= About this exercise =
Copy out the text of every entry below verbatim, leaving out the pictures.

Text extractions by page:
"""
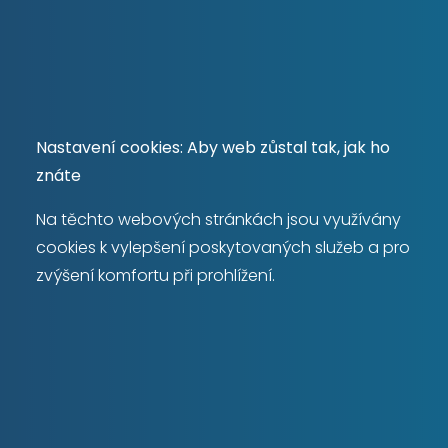
Máte zájem o
prodej
nemovitosti?
Nastavení cookies: Aby web zůstal tak, jak ho
znáte
Chci prodat
Na těchto webových stránkách jsou využívány
cookies k vylepšení poskytovaných služeb a pro
zvýšení komfortu při prohlížení.
RYCHLÝ KONTAKT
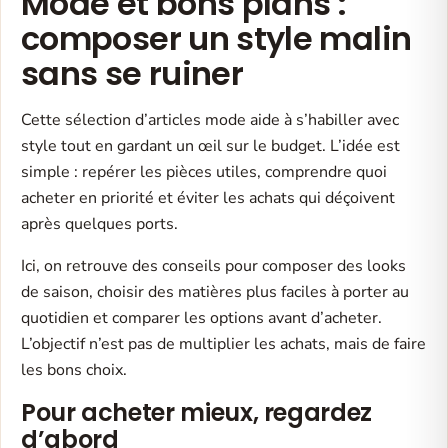
Mode et bons plans :
composer un style malin
sans se ruiner
Cette sélection d’articles mode aide à s’habiller avec
style tout en gardant un œil sur le budget. L’idée est
simple : repérer les pièces utiles, comprendre quoi
acheter en priorité et éviter les achats qui déçoivent
après quelques ports.
Ici, on retrouve des conseils pour composer des looks
de saison, choisir des matières plus faciles à porter au
quotidien et comparer les options avant d’acheter.
L’objectif n’est pas de multiplier les achats, mais de faire
les bons choix.
Pour acheter mieux, regardez
d’abord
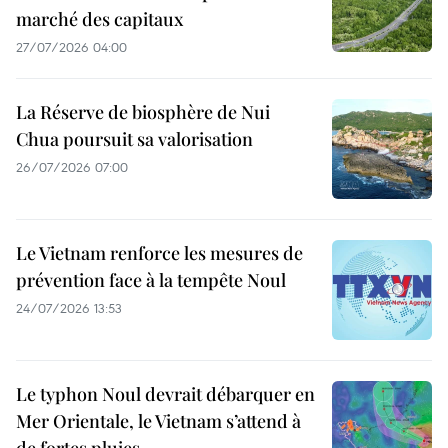
marché des capitaux
27/07/2026 04:00
La Réserve de biosphère de Nui
Chua poursuit sa valorisation
26/07/2026 07:00
Le Vietnam renforce les mesures de
prévention face à la tempête Noul
24/07/2026 13:53
Le typhon Noul devrait débarquer en
Mer Orientale, le Vietnam s’attend à
de fortes pluies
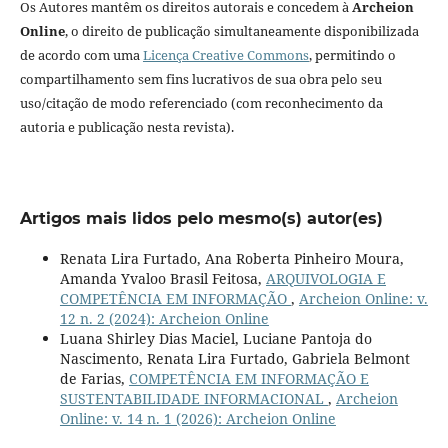
Os Autores mantêm os direitos autorais e concedem à
Archeion
Online
, o direito de publicação simultaneamente disponibilizada
de acordo com uma
Licença Creative Commons
, permitindo o
compartilhamento sem fins lucrativos de sua obra pelo seu
uso/citação de modo referenciado (com reconhecimento da
autoria e publicação nesta revista).
Artigos mais lidos pelo mesmo(s) autor(es)
Renata Lira Furtado, Ana Roberta Pinheiro Moura,
Amanda Yvaloo Brasil Feitosa,
ARQUIVOLOGIA E
COMPETÊNCIA EM INFORMAÇÃO
,
Archeion Online: v.
12 n. 2 (2024): Archeion Online
Luana Shirley Dias Maciel, Luciane Pantoja do
Nascimento, Renata Lira Furtado, Gabriela Belmont
de Farias,
COMPETÊNCIA EM INFORMAÇÃO E
SUSTENTABILIDADE INFORMACIONAL
,
Archeion
Online: v. 14 n. 1 (2026): Archeion Online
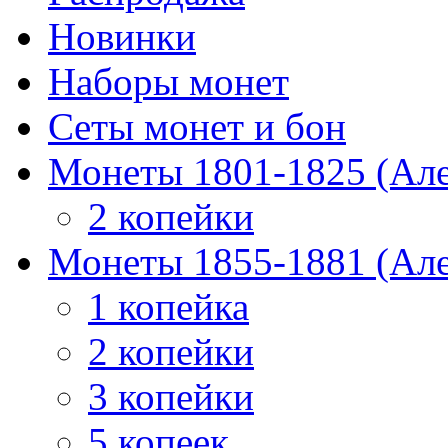
Новинки
Наборы монет
Сеты монет и бон
Монеты 1801-1825 (Але
2 копейки
Монеты 1855-1881 (Але
1 копейка
2 копейки
3 копейки
5 копеек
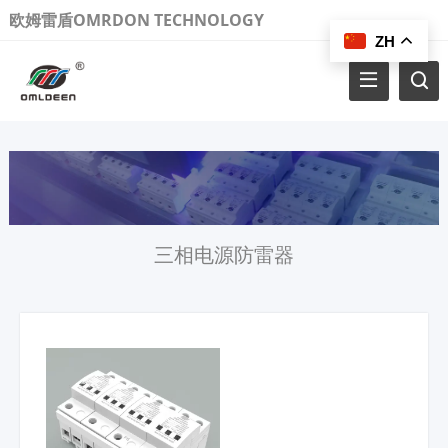
欧姆雷盾OMRDON TECHNOLOGY
ZH
三相电源防雷器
"""
= Task answer =
Máte zájem o
prodej
nemovitosti?
Nastavení cookies: Aby web zůstal tak, jak ho
znáte
Chci prodat
Na těchto webových stránkách jsou využívány
cookies k vylepšení poskytovaných služeb a pro
zvýšení komfortu při prohlížení.
RYCHLÝ KONTAKT
Mode et bons plans :
composer un style malin
sans se ruiner
Cette sélection d’articles mode aide à s’habiller avec
style tout en gardant un œil sur le budget. L’idée est
simple : repérer les pièces utiles, comprendre quoi
acheter en priorité et éviter les achats qui déçoivent
après quelques ports.
Ici, on retrouve des conseils pour composer des looks
de saison, choisir des matières plus faciles à porter au
quotidien et comparer les options avant d’acheter.
L’objectif n’est pas de multiplier les achats, mais de faire
les bons choix.
Pour acheter mieux, regardez
d’abord
marché des capitaux
27/07/2026 04:00
La Réserve de biosphère de Nui
Chua poursuit sa valorisation
26/07/2026 07:00
Le Vietnam renforce les mesures de
prévention face à la tempête Noul
24/07/2026 13:53
Le typhon Noul devrait débarquer en
Mer Orientale, le Vietnam s’attend à
de fortes pluies
Os Autores mantêm os direitos autorais e concedem à
Archeion
Online
, o direito de publicação simultaneamente disponibilizada
de acordo com uma
Licença Creative Commons
, permitindo o
compartilhamento sem fins lucrativos de sua obra pelo seu
uso/citação de modo referenciado (com reconhecimento da
autoria e publicação nesta revista).
Artigos mais lidos pelo mesmo(s) autor(es)
Renata Lira Furtado, Ana Roberta Pinheiro Moura,
Amanda Yvaloo Brasil Feitosa,
ARQUIVOLOGIA E
COMPETÊNCIA EM INFORMAÇÃO
,
Archeion Online: v.
12 n. 2 (2024): Archeion Online
Luana Shirley Dias Maciel, Luciane Pantoja do
Nascimento, Renata Lira Furtado, Gabriela Belmont
de Farias,
COMPETÊNCIA EM INFORMAÇÃO E
SUSTENTABILIDADE INFORMACIONAL
,
Archeion
Online: v. 14 n. 1 (2026): Archeion Online
Новинки
Наборы монет
Сеты монет и бон
Монеты 1801-1825 (Але
2 копейки
Монеты 1855-1881 (Але
1 копейка
2 копейки
3 копейки
5 копеек
欧姆雷盾OMRDON TECHNOLOGY
ZH
三相电源防雷器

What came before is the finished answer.